(MATERIAL FOR THE TASK Opens)

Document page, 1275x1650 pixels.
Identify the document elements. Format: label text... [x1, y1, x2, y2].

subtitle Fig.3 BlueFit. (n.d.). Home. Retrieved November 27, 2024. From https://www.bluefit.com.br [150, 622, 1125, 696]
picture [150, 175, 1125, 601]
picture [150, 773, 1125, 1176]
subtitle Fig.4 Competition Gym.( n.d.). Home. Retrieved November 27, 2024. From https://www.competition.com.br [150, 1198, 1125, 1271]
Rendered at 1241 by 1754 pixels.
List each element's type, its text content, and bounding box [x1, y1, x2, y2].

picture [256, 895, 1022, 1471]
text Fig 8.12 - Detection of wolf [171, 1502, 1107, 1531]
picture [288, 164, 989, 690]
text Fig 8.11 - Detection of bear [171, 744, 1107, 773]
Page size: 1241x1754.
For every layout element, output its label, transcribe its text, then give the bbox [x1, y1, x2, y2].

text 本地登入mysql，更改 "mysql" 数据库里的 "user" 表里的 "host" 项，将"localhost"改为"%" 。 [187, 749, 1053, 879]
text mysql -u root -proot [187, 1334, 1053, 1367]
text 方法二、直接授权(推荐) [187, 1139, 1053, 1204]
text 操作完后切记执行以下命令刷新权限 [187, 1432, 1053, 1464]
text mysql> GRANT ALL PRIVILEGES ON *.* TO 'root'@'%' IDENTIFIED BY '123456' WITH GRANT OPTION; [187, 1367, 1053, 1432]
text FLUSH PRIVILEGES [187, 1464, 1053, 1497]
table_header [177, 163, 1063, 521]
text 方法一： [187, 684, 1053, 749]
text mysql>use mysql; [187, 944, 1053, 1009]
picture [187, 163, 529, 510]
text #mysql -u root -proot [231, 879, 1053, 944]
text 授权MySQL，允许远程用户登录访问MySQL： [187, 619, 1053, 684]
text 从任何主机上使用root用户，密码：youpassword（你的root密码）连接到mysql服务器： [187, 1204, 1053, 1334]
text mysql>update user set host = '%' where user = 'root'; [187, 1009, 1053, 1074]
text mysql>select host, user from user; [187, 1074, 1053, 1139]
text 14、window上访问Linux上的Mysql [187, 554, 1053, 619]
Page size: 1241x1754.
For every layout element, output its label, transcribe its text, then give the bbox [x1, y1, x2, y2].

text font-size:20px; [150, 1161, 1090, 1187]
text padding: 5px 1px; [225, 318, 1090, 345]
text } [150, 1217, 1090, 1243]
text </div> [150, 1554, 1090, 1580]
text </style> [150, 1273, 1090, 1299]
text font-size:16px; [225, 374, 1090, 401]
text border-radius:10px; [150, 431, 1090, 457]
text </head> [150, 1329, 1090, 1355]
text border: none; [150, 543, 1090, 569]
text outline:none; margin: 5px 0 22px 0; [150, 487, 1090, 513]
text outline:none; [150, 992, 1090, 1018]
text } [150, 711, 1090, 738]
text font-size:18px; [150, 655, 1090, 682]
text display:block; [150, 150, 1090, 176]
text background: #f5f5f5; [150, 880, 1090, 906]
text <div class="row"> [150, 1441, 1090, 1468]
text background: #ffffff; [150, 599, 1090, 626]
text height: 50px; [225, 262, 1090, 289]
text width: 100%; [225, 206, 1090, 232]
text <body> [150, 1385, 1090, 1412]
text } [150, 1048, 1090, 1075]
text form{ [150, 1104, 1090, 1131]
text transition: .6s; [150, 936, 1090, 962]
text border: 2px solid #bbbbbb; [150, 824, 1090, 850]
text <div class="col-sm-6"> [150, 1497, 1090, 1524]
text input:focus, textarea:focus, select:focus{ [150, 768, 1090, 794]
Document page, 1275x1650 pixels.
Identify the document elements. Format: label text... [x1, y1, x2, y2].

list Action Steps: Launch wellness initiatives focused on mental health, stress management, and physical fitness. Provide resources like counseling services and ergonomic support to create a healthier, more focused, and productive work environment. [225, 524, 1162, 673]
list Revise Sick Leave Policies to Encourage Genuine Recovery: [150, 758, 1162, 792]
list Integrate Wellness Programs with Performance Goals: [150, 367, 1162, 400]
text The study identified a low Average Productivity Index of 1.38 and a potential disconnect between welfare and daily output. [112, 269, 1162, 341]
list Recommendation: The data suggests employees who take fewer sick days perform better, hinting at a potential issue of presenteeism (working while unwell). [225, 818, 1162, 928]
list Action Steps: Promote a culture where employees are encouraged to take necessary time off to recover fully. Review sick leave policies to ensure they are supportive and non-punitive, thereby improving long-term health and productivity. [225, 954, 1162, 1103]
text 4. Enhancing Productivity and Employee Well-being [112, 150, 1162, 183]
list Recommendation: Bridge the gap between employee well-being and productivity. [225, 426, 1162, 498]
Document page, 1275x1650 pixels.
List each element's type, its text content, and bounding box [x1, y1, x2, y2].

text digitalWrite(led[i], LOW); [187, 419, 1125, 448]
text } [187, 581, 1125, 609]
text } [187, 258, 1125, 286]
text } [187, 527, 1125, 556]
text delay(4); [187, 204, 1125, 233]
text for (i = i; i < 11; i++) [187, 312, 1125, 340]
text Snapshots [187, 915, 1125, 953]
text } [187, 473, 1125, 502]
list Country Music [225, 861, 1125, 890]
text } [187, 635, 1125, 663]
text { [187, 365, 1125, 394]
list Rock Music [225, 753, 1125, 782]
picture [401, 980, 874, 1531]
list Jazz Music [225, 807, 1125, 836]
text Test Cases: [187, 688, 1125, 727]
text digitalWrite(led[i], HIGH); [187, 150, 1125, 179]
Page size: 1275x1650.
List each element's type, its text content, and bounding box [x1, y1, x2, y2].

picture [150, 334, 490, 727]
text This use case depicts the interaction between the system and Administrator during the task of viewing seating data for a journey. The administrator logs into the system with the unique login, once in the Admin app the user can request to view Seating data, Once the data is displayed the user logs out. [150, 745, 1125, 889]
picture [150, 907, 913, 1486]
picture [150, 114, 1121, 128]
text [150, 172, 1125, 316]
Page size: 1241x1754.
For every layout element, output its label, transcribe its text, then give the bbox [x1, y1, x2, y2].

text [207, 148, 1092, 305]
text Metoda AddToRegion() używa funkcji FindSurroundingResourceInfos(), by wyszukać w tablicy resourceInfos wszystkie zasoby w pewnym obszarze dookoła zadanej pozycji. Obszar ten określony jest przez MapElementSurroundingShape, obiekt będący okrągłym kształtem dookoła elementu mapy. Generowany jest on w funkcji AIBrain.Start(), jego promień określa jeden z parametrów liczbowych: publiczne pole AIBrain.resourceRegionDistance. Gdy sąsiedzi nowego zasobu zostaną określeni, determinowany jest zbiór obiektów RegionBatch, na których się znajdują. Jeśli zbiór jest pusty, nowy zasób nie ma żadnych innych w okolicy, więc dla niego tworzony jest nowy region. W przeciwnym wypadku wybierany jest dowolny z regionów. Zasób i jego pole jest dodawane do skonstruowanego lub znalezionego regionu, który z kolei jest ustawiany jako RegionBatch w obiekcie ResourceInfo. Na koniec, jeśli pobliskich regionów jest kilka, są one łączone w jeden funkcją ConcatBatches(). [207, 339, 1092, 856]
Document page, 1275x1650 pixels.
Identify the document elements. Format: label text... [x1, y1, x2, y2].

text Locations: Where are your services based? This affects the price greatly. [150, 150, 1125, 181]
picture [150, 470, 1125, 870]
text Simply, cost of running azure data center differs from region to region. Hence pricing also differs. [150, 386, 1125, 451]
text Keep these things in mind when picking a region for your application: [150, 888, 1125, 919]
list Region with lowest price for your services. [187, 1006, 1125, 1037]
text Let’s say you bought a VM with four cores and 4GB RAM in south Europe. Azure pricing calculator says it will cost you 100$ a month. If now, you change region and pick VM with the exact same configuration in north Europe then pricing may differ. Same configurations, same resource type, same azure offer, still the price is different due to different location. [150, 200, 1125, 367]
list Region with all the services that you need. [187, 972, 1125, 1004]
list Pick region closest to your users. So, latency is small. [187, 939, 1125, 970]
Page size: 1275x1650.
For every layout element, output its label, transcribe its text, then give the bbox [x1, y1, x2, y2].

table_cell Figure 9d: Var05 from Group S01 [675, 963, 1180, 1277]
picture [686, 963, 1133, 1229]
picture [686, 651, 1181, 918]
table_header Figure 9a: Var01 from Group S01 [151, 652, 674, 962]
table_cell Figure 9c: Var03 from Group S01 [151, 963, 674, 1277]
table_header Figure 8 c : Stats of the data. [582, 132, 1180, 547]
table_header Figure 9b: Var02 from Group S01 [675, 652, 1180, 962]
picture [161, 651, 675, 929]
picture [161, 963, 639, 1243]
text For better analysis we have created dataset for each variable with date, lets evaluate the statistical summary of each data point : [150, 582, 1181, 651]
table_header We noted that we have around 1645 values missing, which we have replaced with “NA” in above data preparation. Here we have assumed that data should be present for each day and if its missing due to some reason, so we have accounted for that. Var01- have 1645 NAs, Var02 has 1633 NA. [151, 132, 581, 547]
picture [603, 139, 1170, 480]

(MATERIAL FOR THE TASK Closes)

● EXERCISE AIM: Transcribe the records from their first line. Stop after the line with "Rendered at 1241 by 1754 pixels.", including it.

● YOUR RESPONSE:
Document page, 1275x1650 pixels.
Identify the document elements. Format: label text... [x1, y1, x2, y2].

subtitle Fig.3 BlueFit. (n.d.). Home. Retrieved November 27, 2024. From https://www.bluefit.com.br [150, 622, 1125, 696]
picture [150, 175, 1125, 601]
picture [150, 773, 1125, 1176]
subtitle Fig.4 Competition Gym.( n.d.). Home. Retrieved November 27, 2024. From https://www.competition.com.br [150, 1198, 1125, 1271]
Rendered at 1241 by 1754 pixels.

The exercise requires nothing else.